No major US trading partners were designated as currency manipulators in the Treasury Department’s semiannual Report on Macroeconomic and Foreign Exchange Policies. However, the report criticized China’s lack of transparency around its exchange rate policies and urged the Bank of Japan to continue monetary tightening to correct yen weakness versus the dollar. Moreover, the report added Ireland and Switzerland to its monitoring list due to significant trade and current account surpluses.

Yesterday, US President Donald Trump and Chinese President Xi Jinping agreed to restart trade negotiations but there was no concrete action plan. As such, trade policy uncertainty will stay elevated and a headwind to risk assets.

CANADA

USD/CAD is range-bound near an 8-month low around 1.3670. Bank of Canada (BOC) Deputy Governor Sharon Kozicki offered more color behind the bank’s decision to keep rates steady at 2.75% this week.

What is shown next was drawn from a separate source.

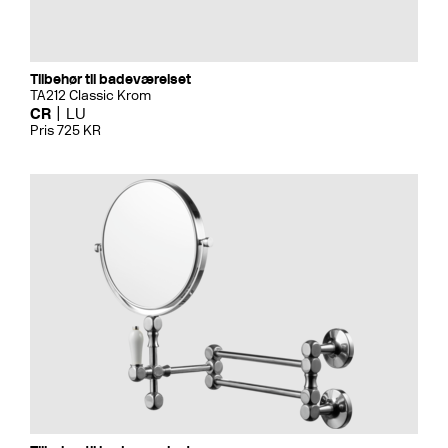
Tilbehør til badeværelset
TA212 Classic Krom
CR
LU
Pris 725 KR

Kozicki pointed out that after consultation with businesses and industry associations “Overall, firms believed that their worst-case tariff scenarios were much less likely to materialize than they reported earlier this year. While uncertainty remains high, there was less talk of catastrophic outcomes.”

Canada’s May labor force survey is the domestic highlight (8:30am New York, 1:30pm London). Employment is seen falling by -10k vs. 7.4k in April and the unemployment rate is expected at 7.0% vs. 6.9% in April. Manufacturing was the biggest drag to employment in April due to trade uncertainty. Employment in manufacturing fell -31k in April, the largest monthly decline in five years.

While trade tension between the US and Canada may have peaked, trade policy uncertainty remains high, and the labor market looks set to weaken further. The swaps market continues to price in roughly 40% probability of a 25bps cut in July and a total of 40bps of easing over the next 12 months that would see the policy rate bottom between 2.25% and 2.50%.

EUROZONE

Yesterday, the ECB cut rates and indicated the easing cycle is almost finished. The ECB trimmed the policy rate 25bps to 2.00%, as was widely expected. Only one Governing Council member didn’t support the decision to cut. More importantly, President Christine Lagarde’s stressed the ECB is likely “getting to the end of the monetary-policy cycle.” Today, both Governing Council member Yannis Stournaras and Madis Müller agreed with Lagarde that the rate cutting cycle is “nearly done”.

The ECB’s updated Eurozone growth and inflation projections also suggest limited room for additional easing. ECB made no change to its 2025 growth outlook and expects inflation to settle at around the 2% medium-term target on a sustained basis.

The ECB presented two alternative illustrative tariffs scenarios: (i) a mild scenario of lower tariffs and a faster unwinding of trade policy uncertainty. If so, ECB likely on hold. and (ii) a severe scenario of higher tariffs and more persistently elevated trade policy uncertainty. If so, ECB can cut rates further.

EUR/USD pared back all its post ECB decision gains. The swaps market still implies 50bps of easing over the next 12 months and the policy rate to bottom at 1.50%. We doubt the ECB will trim the policy below 1.75% as looser fiscal policy in the Eurozone lessens the need for the ECB to do the heavy lifting in supporting growth. Bottom line: EUR/USD uptrend intact.

INDIA

USD/INR had a volatile trading session and is holding under 86.00. Reserve Bank of India unexpectedly delivered a jumbo cut and signaled a pause to the easing cycle. The RBI slashed the policy twice as much as expected by 50bps to 5.50% in a 5-1 vote split. The dissenter voted for a 25bps cut. The RBI noted that “inflation has softened significantly over the last six months” and argued for “frontloading the rate cuts to support growth.”

Importantly, the RBI decided to change the stance from accommodative to neutral due to “very limited space to support growth.” This suggests the RBI is done easing for now. However, the swaps market is pricing in 25bps of further easing over the next 12 months that would see the policy rate bottom at 5.25%.